A longtime reader asked me recently which pitcher in baseball history had the most wins without any losses. In using the Baseball-Reference.com Play Index tool to research the answer to this question– Clay Rapada, who is 8-0 through seven seasons– I came across an obscure pitcher who seemingly wouldn’t rate a mention today.
Ben Shields’ career spanned just 41.1 innings between 1924 and 1931. While he went 4-0 lifetime, which is tied for the fourth-most wins without any losses of any pitcher in baseball history, the remainder of his stats are ghastly: an 8.27 ERA, 5.82 FIP and a projected -4.0 Wins Above Average for a full season’s work. At one point, however, Shields was a top Yankee prospect. If not for a disease that’s long since been eradicated in the western world, Shields might have pitched for the 1927 Murderers Row club.
Shields certainly looked like one of the few bright spots for an otherwise abysmal Yankee club when he joined the team in September 1925. The left-hander had gone 21-14 for Richmond of the Virginia League that season, setting a strikeout record for the circuit. And after pitching a scoreless inning in his season debut for the Bronx Bombers on September 22, Shields proceeded to win his next three appearances, pitching two complete games. But his illness during spring training the following year would forever alter his career.
After Shields came back to the majors with the Boston Red Sox in 1930, there were stories his career had been disrupted because he’d taken a Babe Ruth line drive to the chest during spring training in 1926, suffering internal injuries. I couldn’t find any record of this in perusing newspaper accounts from 1926. The truth appears to be less dramatic, as it often is, with the Yankees shelving Shields for the 1926 season after he contracted tuberculosis. He’s not the only ballplayer to battle the disease, with Christy Mathewson and Rube Waddell both dying from it. Shields overcame it and lived to old age, dying in 1982, though he didn’t pitch professionally in 1927, ’28 or ’29, working as a taxi driver in Richmond.

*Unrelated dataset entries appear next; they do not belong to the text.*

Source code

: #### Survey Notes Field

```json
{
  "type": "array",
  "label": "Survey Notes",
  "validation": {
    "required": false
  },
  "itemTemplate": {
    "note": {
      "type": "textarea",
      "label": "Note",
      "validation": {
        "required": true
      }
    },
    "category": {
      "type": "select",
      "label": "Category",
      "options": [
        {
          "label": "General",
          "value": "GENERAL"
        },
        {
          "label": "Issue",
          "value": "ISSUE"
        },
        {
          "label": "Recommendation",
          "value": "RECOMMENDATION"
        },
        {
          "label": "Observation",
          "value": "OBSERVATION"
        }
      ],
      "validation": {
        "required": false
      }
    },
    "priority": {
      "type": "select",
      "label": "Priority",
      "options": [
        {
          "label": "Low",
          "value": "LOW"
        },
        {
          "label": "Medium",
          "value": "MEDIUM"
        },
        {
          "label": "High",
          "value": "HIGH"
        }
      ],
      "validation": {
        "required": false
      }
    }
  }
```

The Red Sox thought enough of Shields, however, to pay $150 to cover his travel expenses when they worked him out in the winter of 1930. Shields made just three appearances for Boston, allowing 16 hits and 10 earned runs in ten innings, though the Phillies brought him back the following year after he asked manager Burt Shotton for a tryout. The Brooklyn Daily Eagle noted on March 3, 1931:
Now the Phillies have him– a burly, healthy-looking fellow, whose weight is up to 213 pounds. But the health bug has bitten Ben for fair now. It’s more weight than he wants, and he’s the hardest worker on the Winter Haven lot to boot.
But that isn’t all. After Burt Shotton dismisses his baseball class every day, Shields hies himself to a lake in Winter Haven and rows around in circles for an hour or more. ‘I’m going to get as hard as steel,’ Ben promises.
I admire people like Ben Shields, folks who persevere, thumb their nose at bad fate and work to make their own better destiny. I want to believe the Ben Shieldses of the world can and will succeed with enough hard work. I want to believe because I see a bit of myself in him. But there was nothing Shields could do about the ’31 Phillies, a sixth-place team that allowed the most runs in the National League and played in the notoriously hitter-friendly Baker Bowl. Shields allowed nine runs over four appearances that totaled 5.1 innings and that was it for him as a baseball player.